I am new to DP problems, and I just can’t see why we are using DP in CHEFBR. I mean, doesn’t it look more like a Permutation and Combination question? Can someone please tell how they identified it to be a DP

# Why DP in CHEFBR?

**abbas**#2

You had to find the number of subsequences which which had balanced parenthesis.

Normally there are 2^N such subsequences, with n <= 100 it is impossible with brute fore

One thing to note about subsequence problem is that a subsequence from index 1 to k , where k < n, will be part of a sequence from 1 to n. i.e. It can be divided into sub problems which pretty much is the reason we use dp.

Another example of dp for sequence is LCS problem.

Hope this helps

**damn_me**#3

Think this manner: For DP to be applicable we need two things, Optimal substructure and overlapping subproblems. If we talk about optimal substructure, then finding the number of valid brackets in a range say `(i,j)`

, we need to find the summation and all permutations(with this i,j) of all valid brackets of the ranges that lie within (i,j). Thus, we can obtain Optimal solution for(i,j) by using optimal solutions to all the subranges. If we talk about overlapping property, lets say, a closing bracket of `ith`

value occurs at some index `k<j`

. We need optimal solution of `(k,j)`

for our calculation. This subproblem may be required for some other `(i',j')`

calculation when `a[i']=a* and i'<j`

. Hence, the two conditions satisy and we can now apply DP.

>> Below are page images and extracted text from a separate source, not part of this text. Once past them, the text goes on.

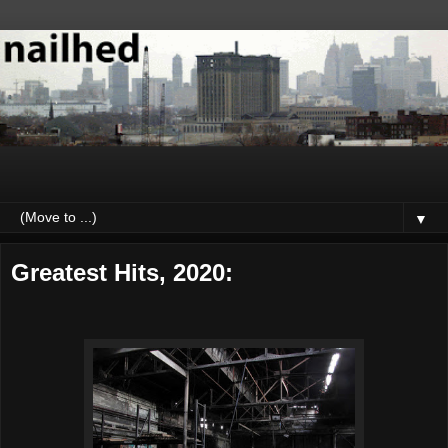
▼
Greatest Hits, 2020:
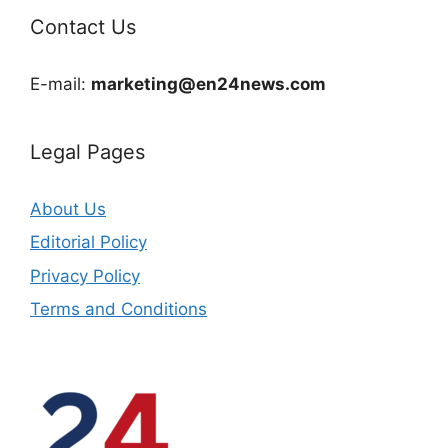
Contact Us
E-mail:
marketing@en24news.com
Legal Pages
About Us
Editorial Policy
Privacy Policy
Terms and Conditions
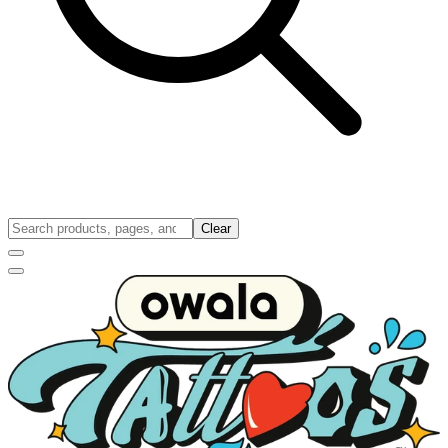
Clear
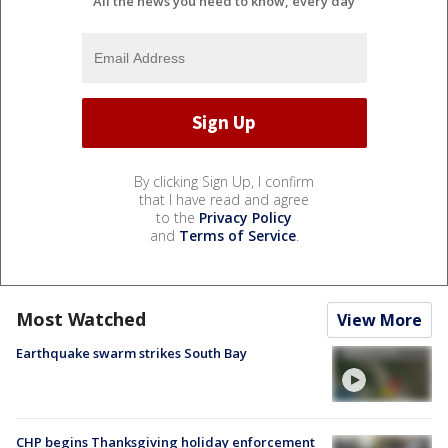
All the news you need to know, every day
By clicking Sign Up, I confirm
that I have read and agree
to the
Privacy Policy
and
Terms of Service
.
Most Watched
View More
Earthquake swarm strikes South Bay
CHP begins Thanksgiving holiday enforcement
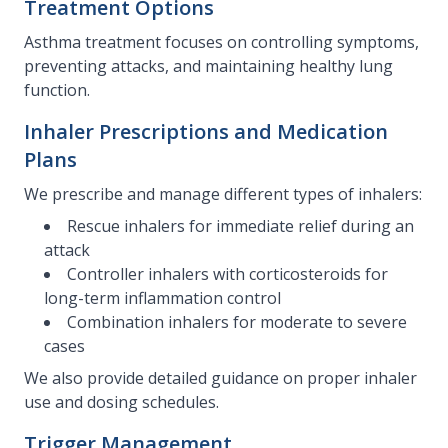
Treatment Options
Asthma treatment focuses on controlling symptoms,
preventing attacks, and maintaining healthy lung
function.
Inhaler Prescriptions and Medication
Plans
We prescribe and manage different types of inhalers:
Rescue inhalers for immediate relief during an
attack
Controller inhalers with corticosteroids for
long-term inflammation control
Combination inhalers for moderate to severe
cases
We also provide detailed guidance on proper inhaler
use and dosing schedules.
Trigger Management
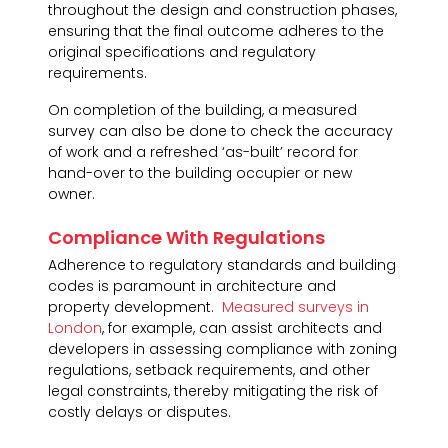
throughout the design and construction phases,
ensuring that the final outcome adheres to the
original specifications and regulatory
requirements.
On completion of the building, a measured
survey can also be done to check the accuracy
of work and a refreshed ‘as-built’ record for
hand-over to the building occupier or new
owner.
Compliance With Regulations
Adherence to regulatory standards and building
codes is paramount in architecture and
property development.
Measured surveys in
London
, for example, can assist architects and
developers in assessing compliance with zoning
regulations, setback requirements, and other
legal constraints, thereby mitigating the risk of
costly delays or disputes.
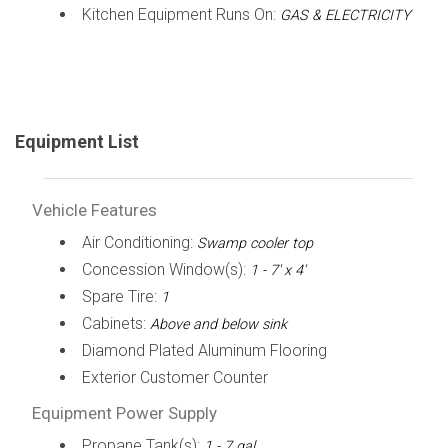
Kitchen Equipment Runs On:
GAS & ELECTRICITY
Equipment List
Vehicle Features
Air Conditioning:
Swamp cooler top
Concession Window(s):
1 - 7' x 4'
Spare Tire:
1
Cabinets:
Above and below sink
Diamond Plated Aluminum Flooring
Exterior Customer Counter
Equipment Power Supply
Propane Tank(s):
1 - 7 gal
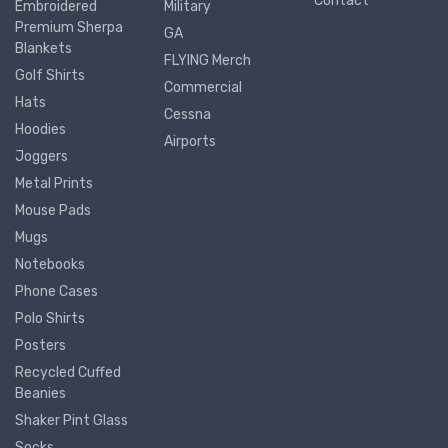
Contact
Embroidered
Military
Premium Sherpa
GA
Blankets
FLYING Merch
Golf Shirts
Commercial
Hats
Cessna
Hoodies
Airports
Joggers
Metal Prints
Mouse Pads
Mugs
Notebooks
Phone Cases
Polo Shirts
Posters
Recycled Cuffed
Beanies
Shaker Pint Glass
Socks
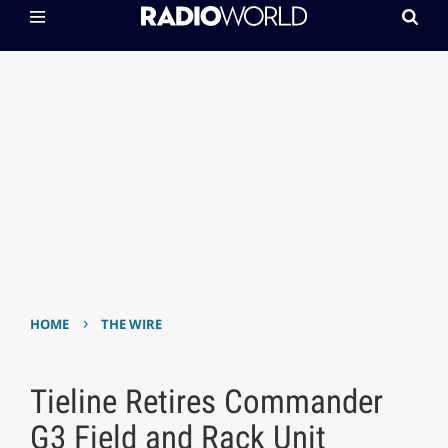
›
HOME
THE WIRE
Tieline Retires Commander
G3 Field and Rack Unit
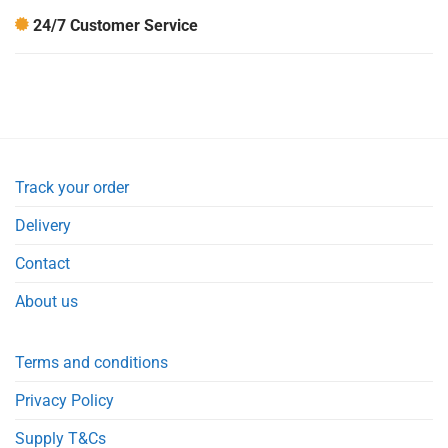
24/7 Customer Service
Track your order
Delivery
Contact
About us
Terms and conditions
Privacy Policy
Supply T&Cs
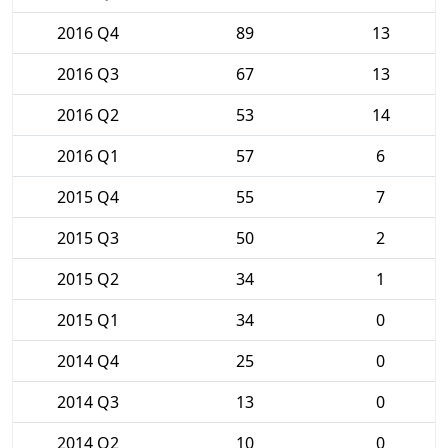
2016 Q4
89
13
2016 Q3
67
13
2016 Q2
53
14
2016 Q1
57
6
2015 Q4
55
7
2015 Q3
50
2
2015 Q2
34
1
2015 Q1
34
0
2014 Q4
25
0
2014 Q3
13
0
2014 Q2
10
0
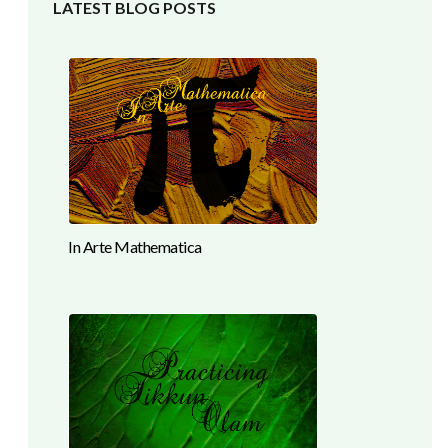
LATEST BLOG POSTS
In Arte Mathematica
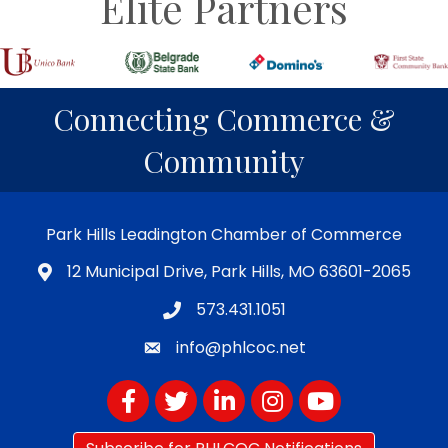
Elite Partners
Connecting Commerce &
Community
Park Hills Leadington Chamber of Commerce
12 Municipal Drive, Park Hills, MO 63601-2065
573.431.1051
info@phlcoc.net
Facebook
Twitter
LinkedIn
Instagram
YouTube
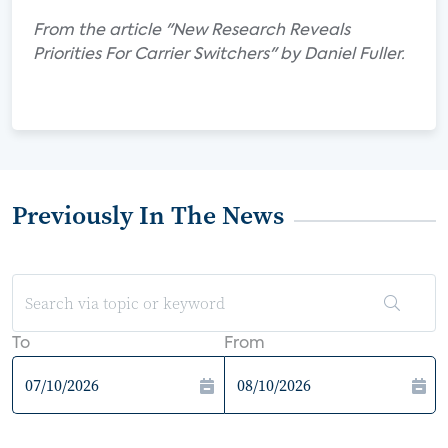
From the article "New Research Reveals
Priorities For Carrier Switchers" by Daniel Fuller.
Previously In The News
To
From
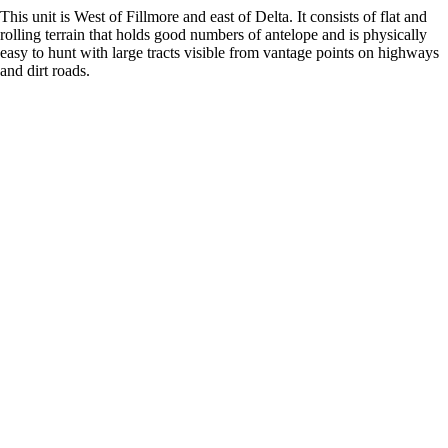
This unit is West of Fillmore and east of Delta. It consists of flat and
rolling terrain that holds good numbers of antelope and is physically
easy to hunt with large tracts visible from vantage points on highways
and dirt roads.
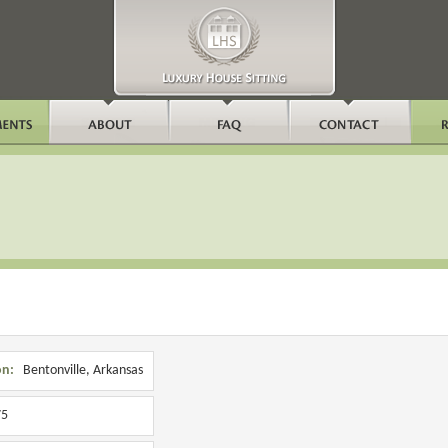
on:
Bentonville, Arkansas
5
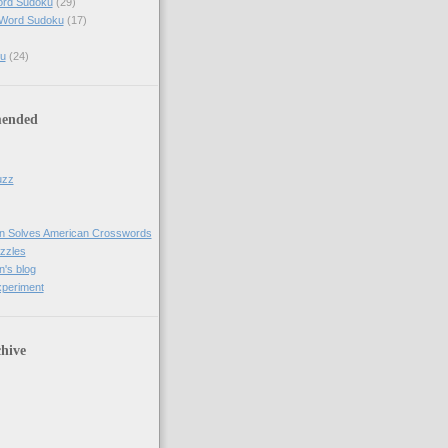
ord Sudoku
(29)
 Word Sudoku
(17)
u
(24)
ended
uzz
n Solves American Crosswords
uzzles
's blog
xperiment
hive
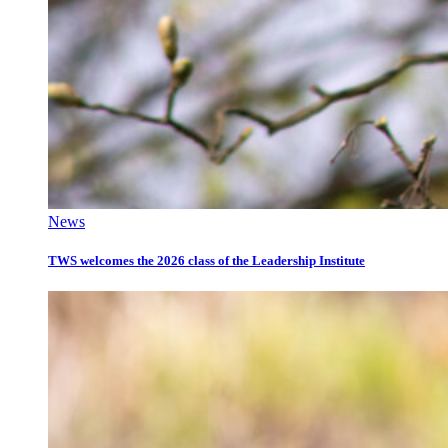
News
TWS welcomes the 2026 class of the Leadership Institute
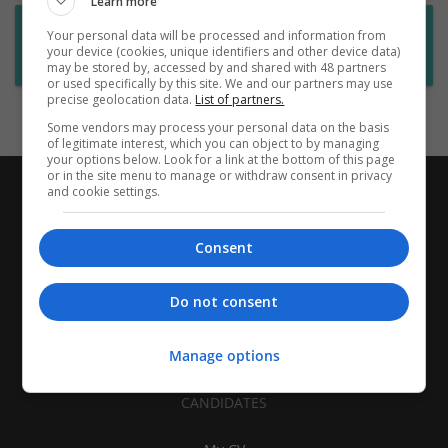
Learn more
Want new jobs emailed to you?
Your personal data will be processed and information from
your device (cookies, unique identifiers and other device data)
Subscribe to Job Alerts
may be stored by, accessed by and shared with 48 partners
or used specifically by this site. We and our partners may use
precise geolocation data.
List of partners.
Some vendors may process your personal data on the basis
of legitimate interest, which you can object to by managing
your options below. Look for a link at the bottom of this page
or in the site menu to manage or withdraw consent in privacy
and cookie settings.
Consent
Do not consent
Manage options
CANDIDATES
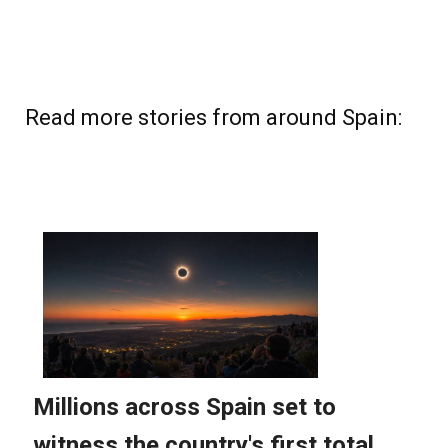
Read more stories from around Spain:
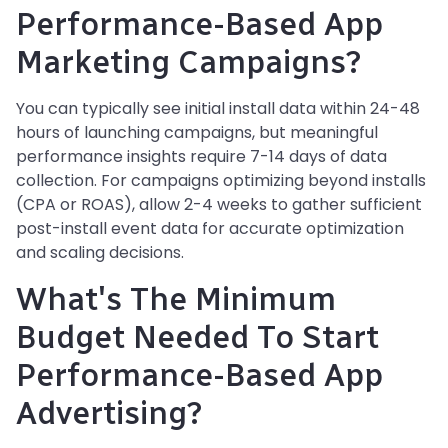
Performance-Based App
Marketing Campaigns?
You can typically see initial install data within 24-48
hours of launching campaigns, but meaningful
performance insights require 7-14 days of data
collection. For campaigns optimizing beyond installs
(CPA or ROAS), allow 2-4 weeks to gather sufficient
post-install event data for accurate optimization
and scaling decisions.
What's The Minimum
Budget Needed To Start
Performance-Based App
Advertising?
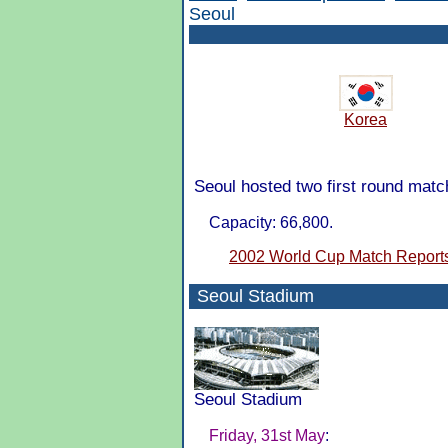
Seoul
Korea
Seoul hosted two first round mat
Capacity: 66,800.
2002 World Cup Match Report
Seoul Stadium
Seoul Stadium
Friday, 31st May
:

Yes, it looks like PnC problem but we still need to see whether we can actually use it. I tried that also, but couldn’t get 100 points during the contest. Here is my solution based on the DP explained in editorial. Even I was applying DP wrong way during the contest but got the mistake now.

Hope it clears!!

Permutation and combination isn’t mutually exclusive with dp. In fact, both of them go well along each other very often.

It occurred as dp to me because I could use the previously computed result for a range to compute a new result. However I used a combined dp + recursive approach (which is not really a good idea). To give a vague idea of what i used-

solve(left,right){

…

for each pair i,j

dp[i,j] = dp[i-1]*solve(i+1,j-1)

…

}

Idea = To form a subset having i,j bracket,we can choose either one of the subsets to its left or one of the subsets completely in the center or both.

This wasnt very efficient and there are more efficient ways but this was very intuitive and passed with a couple of optimizations.